De Quervain's Tenosynovitis

De Quervain's tenosynovitis involves inflammation of one or two tendon linings (sheaths) or strain of one or two tendons to the thumb: extensor pollicis brevis (EPB), or abductor pollicis longus (APL). This causes pain on the side of the wrist and base of the thumb. Tendon sheaths secrete a fluid that lubricates the tendon, allowing the tendon to move smoothly. When the sheath becomes inflamed, the tendon cannot move freely in the sheath. Both the EPB and APL tendons are important for proper use of the hand. The EPB tendon is important for straightening the thumb. The APL tendon is important for moving the thumb away from the index finger (abducting). The two tendons pass through a small tube (canal) in the wrist, near the base of the thumb. When the tendons become inflamed, pain is usually felt in this area.

SYMPTOMS

  • Pain, tenderness, swelling, warmth, or redness over the base of the thumb and thumb side of the wrist.

  • Pain that gets worse when straightening the thumb.

  • Pain that gets worse when moving the thumb away from the index finger, against resistance.

  • Pain with pinching or gripping.

  • Locking or catching of the thumb.

  • Limited motion of the thumb.

  • Crackling sound (crepitation) when the tendon or thumb is moved or touched.

  • Fluid-filled cyst in the area of the base of the thumb.

CAUSES

  • Tenosynovitis is often linked with overuse of the wrist.

  • Tenosynovitis may be caused by repeated injury to the thumb muscle and tendon units, and with repeated motions of the hand and wrist, due to friction of the tendon within the lining (sheath).

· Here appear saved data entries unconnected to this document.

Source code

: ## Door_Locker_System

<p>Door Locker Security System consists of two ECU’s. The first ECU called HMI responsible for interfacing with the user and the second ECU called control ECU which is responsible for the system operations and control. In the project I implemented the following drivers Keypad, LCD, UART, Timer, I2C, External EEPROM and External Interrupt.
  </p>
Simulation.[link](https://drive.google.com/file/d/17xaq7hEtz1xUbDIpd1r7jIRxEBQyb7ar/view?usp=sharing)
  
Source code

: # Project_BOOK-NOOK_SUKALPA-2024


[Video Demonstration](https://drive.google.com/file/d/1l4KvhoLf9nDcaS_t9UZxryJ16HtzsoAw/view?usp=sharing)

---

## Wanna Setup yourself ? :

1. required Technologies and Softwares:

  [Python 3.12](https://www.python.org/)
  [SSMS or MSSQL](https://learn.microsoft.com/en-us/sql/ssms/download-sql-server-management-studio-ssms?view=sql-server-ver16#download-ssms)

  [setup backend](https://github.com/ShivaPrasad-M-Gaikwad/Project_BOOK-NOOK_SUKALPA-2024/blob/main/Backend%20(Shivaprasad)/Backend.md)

  • Tenosynovitis may also be due to a sudden increase in activity or change in activity.

RISK INCREASES WITH:

  • Sports that involve repeated hand and wrist motions (golf, bowling, tennis, squash, racquetball).

  • Heavy labor.

  • Poor physical wrist strength and flexibility.

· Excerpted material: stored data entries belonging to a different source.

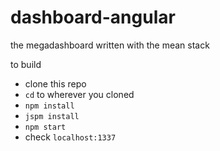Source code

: # dashboard-angular
the megadashboard written with the mean stack


to build

- clone this repo
- `cd` to wherever you cloned
- `npm install`
- `jspm install`
- `npm start`
- check `localhost:1337`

  • Failure to warm up properly before practice or play.

  • Female gender.

  • New mothers who hold their baby's head for long periods or lift infants with thumbs in the infant's armpit (axilla).

PREVENTION

  • Warm up and stretch properly before practice or competition.

  • Allow enough time for rest and recovery between practices and competition.

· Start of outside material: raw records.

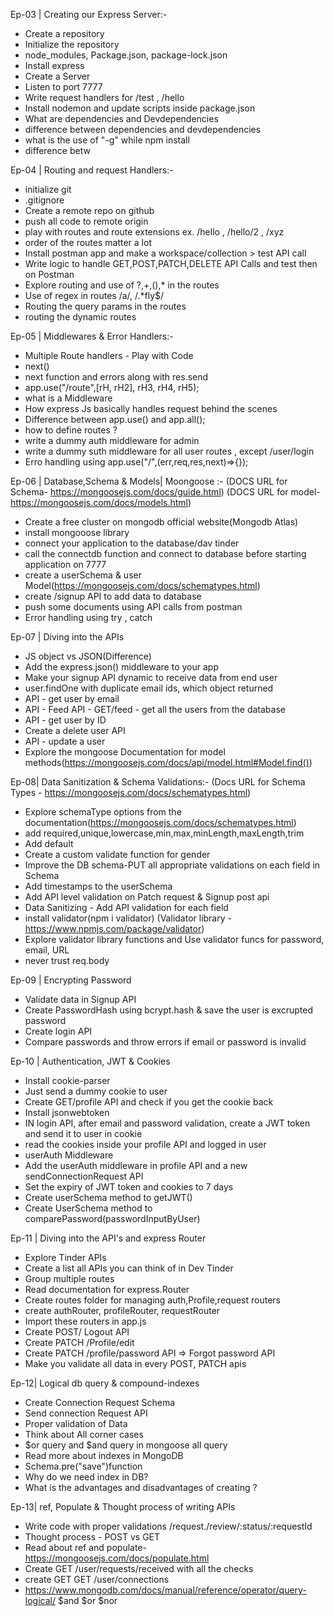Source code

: Ep-03 | Creating our Express Server:-
- Create a repository
- Initialize the repository
- node_modules, Package.json, package-lock.json
- Install express
- Create a Server
- Listen to port 7777
- Write request handlers for /test , /hello
- Install nodemon and update scripts inside package.json
- What are dependencies and Devdependencies 
- difference between dependencies and devdependencies
- what is the use of "-g" while npm install 
- difference betw

Ep-04 | Routing and request Handlers:-

- initialize git
- .gitignore
- Create a remote repo on github
- push all code to remote origin
- play with routes and route extensions ex. /hello , /hello/2 , /xyz
- order of the routes matter a lot
- Install postman app and make a workspace/collection > test API call
- Write logic to handle GET,POST,PATCH,DELETE API Calls and test then on Postman
- Explore routing and use of ?,+,(),* in the routes
- Use of regex in routes /a/, /.*fly$/
- Routing the query params in the routes
- routing the dynamic routes

Ep-05 | Middlewares & Error Handlers:-

- Multiple Route handlers - Play with Code
- next()
- next function and errors along with res.send
- app.use("/route",[rH, rH2], rH3, rH4, rH5);
- what is a Middleware
- How express Js basically handles request behind the scenes
- Difference between app.use() and app.all();
- how to define routes ?
- write a dummy auth middleware for admin
- write a dummy suth middleware for all user routes , except /user/login 
- Erro handling using app.use("/",(err,req,res,next)=>{});

Ep-06 | Database,Schema & Models| Moongoose :-
(DOCS URL for Schema- https://mongoosejs.com/docs/guide.html)
(DOCS URL for model- https://mongoosejs.com/docs/models.html)

- Create a free cluster on mongodb official website(Mongodb Atlas)
- install mongooose library
- connect your application to the database<connection url>/dav tinder
- call the connectdb function and connect to database before starting application on 7777
- create a userSchema & user Model(https://mongoosejs.com/docs/schematypes.html)
- create /signup API to add data to database
- push some documents using API calls from postman
- Error handling using try , catch

Ep-07 | Diving into the APIs

- JS object vs JSON(Difference)
- Add the express.json() middleware to your app
- Make your signup API dynamic to receive data from end user 
- user.findOne with duplicate email ids, which object returned
- API - get user by email
- API - Feed API - GET/feed - get all the users from the database
- API - get user by ID
- Create a delete user API
- API - update a user
- Explore the mongoose Documentation for model methods(https://mongoosejs.com/docs/api/model.html#Model.find())

Ep-08| Data Sanitization & Schema Validations:- 
(Docs URL for Schema Types - https://mongoosejs.com/docs/schematypes.html)

- Explore schemaType options from the documentation(https://mongoosejs.com/docs/schematypes.html)
- add required,unique,lowercase,min,max,minLength,maxLength,trim
- Add default
- Create a custom validate function for gender
- Improve the DB schema-PUT all appropriate validations on each field in Schema
- Add timestamps to the userSchema
- Add API level validation on Patch request & Signup post api
- Data Sanitizing - Add API validation for each field
- install validator(npm i validator)
(Validator library - https://www.npmjs.com/package/validator)
- Explore validator library functions and Use validator funcs for password, email, URL 
- never trust req.body

Ep-09 | Encrypting Password
- Validate data in Signup API
- Create PasswordHash using bcrypt.hash & save the user is excrupted password
- Create login API
- Compare passwords and throw errors if email or password is invalid

Ep-10 | Authentication, JWT & Cookies
- Install cookie-parser
- Just send a dummy cookie to user
- Create GET/profile API and check if you get the cookie back
- Install jsonwebtoken
- IN login API, after email and password validation, create a JWT token and send it to user in cookie
- read the cookies inside your profile API and logged in user
- userAuth Middleware
- Add the userAuth middleware in profile API and a new sendConnectionRequest API
- Set the expiry of JWT token and cookies to 7 days
- Create userSchema method to getJWT()
- Create UserSchema method to comparePassword(passwordInputByUser)

Ep-11 | Diving into the API's and express Router

- Explore Tinder APIs
- Create a list  all APIs you can think of in Dev Tinder
- Group multiple routes 
- Read documentation for express.Router
- Create routes folder for managing auth,Profile,request routers
- create authRouter, profileRouter, requestRouter
- Import these routers in app.js
- Create POST/ Logout API
- Create PATCH /Profile/edit
- Create PATCH /profile/password API => Forgot password API
- Make you validate all data in every POST, PATCH apis

Ep-12| Logical db query & compound-indexes

- Create Connection Request Schema 
- Send connection Request API
- Proper validation of Data 
- Think about All corner cases
- $or query and $and query in mongoose all query
- Read more about indexes in MongoDB
- Schema.pre("save")function
- Why do we need index in DB?
- What is the advantages and disadvantages of creating ?

Ep-13| ref, Populate & Thought process of writing APIs

- Write code with proper validations /request./review/:status/:requestId
- Thought process - POST vs GET
- Read about ref and populate- https://mongoosejs.com/docs/populate.html
- Create GET /user/requests/received with all the checks
- create GET GET /user/connections
- https://www.mongodb.com/docs/manual/reference/operator/query-logical/ $and $or $nor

  • Maintain appropriate conditioning:

  • Cardiovascular fitness.

  • Forearm, wrist, and hand flexibility.

  • Muscle strength and endurance.

  • Use proper exercise technique.

PROGNOSIS

This condition is usually curable within 6 weeks, if treated properly with non-surgical treatment and resting of the affected area.

RELATED COMPLICATIONS

  • Longer healing time if not properly treated or if not given enough time to heal.

  • Chronic inflammation, causing recurring symptoms of tenosynovitis. Permanent pain or restriction of movement.

  • Risks of surgery: infection, bleeding, injury to nerves (numbness of the thumb), continued pain, incomplete release of the tendon sheath, recurring symptoms, cutting of the tendons, tendons sliding out of position, weakness of the thumb, thumb stiffness.

TREATMENT

First, treatment involves the use of medicine and ice, to reduce pain and inflammation. Patients are encouraged to stop or modify activities that aggravate the injury. Stretching and strengthening exercises may be advised. Exercises may be completed at home or with a therapist. You may be fitted with a brace or splint, to limit motion and allow the injury to heal. Your caregiver may also choose to give you a corticosteroid injection, to reduce the pain and inflammation. If non-surgical treatment is not successful, surgery may be needed. Most tenosynovitis surgeries are done as outpatient procedures (you go home the same day). Surgery may involve local, regional (whole arm), or general anesthesia.

MEDICATION

  • If pain medicine is needed, nonsteroidal anti-inflammatory medicines (aspirin and ibuprofen), or other minor pain relievers (acetaminophen), are often advised.

  • Do not take pain medicine for 7 days before surgery.

  • Prescription pain relievers are often prescribed only after surgery. Use only as directed and only as much as you need.

  • Corticosteroid injections may be given if your caregiver thinks they are needed. There is a limited number of times these injections may be given.

COLD THERAPY

  • Cold treatment (icing) should be applied for 10 to 15 minutes every 2 to 3 hours for inflammation and pain, and immediately after activity that aggravates your symptoms. Use ice packs or an ice massage.

SEEK MEDICAL CARE IF:

  • Symptoms get worse or do not improve in 2 to 4 weeks, despite treatment.

  • You experience pain, numbness, or coldness in the hand.

  • Blue, gray, or dark color appears in the fingernails.

  • Any of the following occur after surgery: increased pain, swelling, redness, drainage of fluids, bleeding in the affected area, or signs of infection.

  • New, unexplained symptoms develop. (Drugs used in treatment may produce side effects.)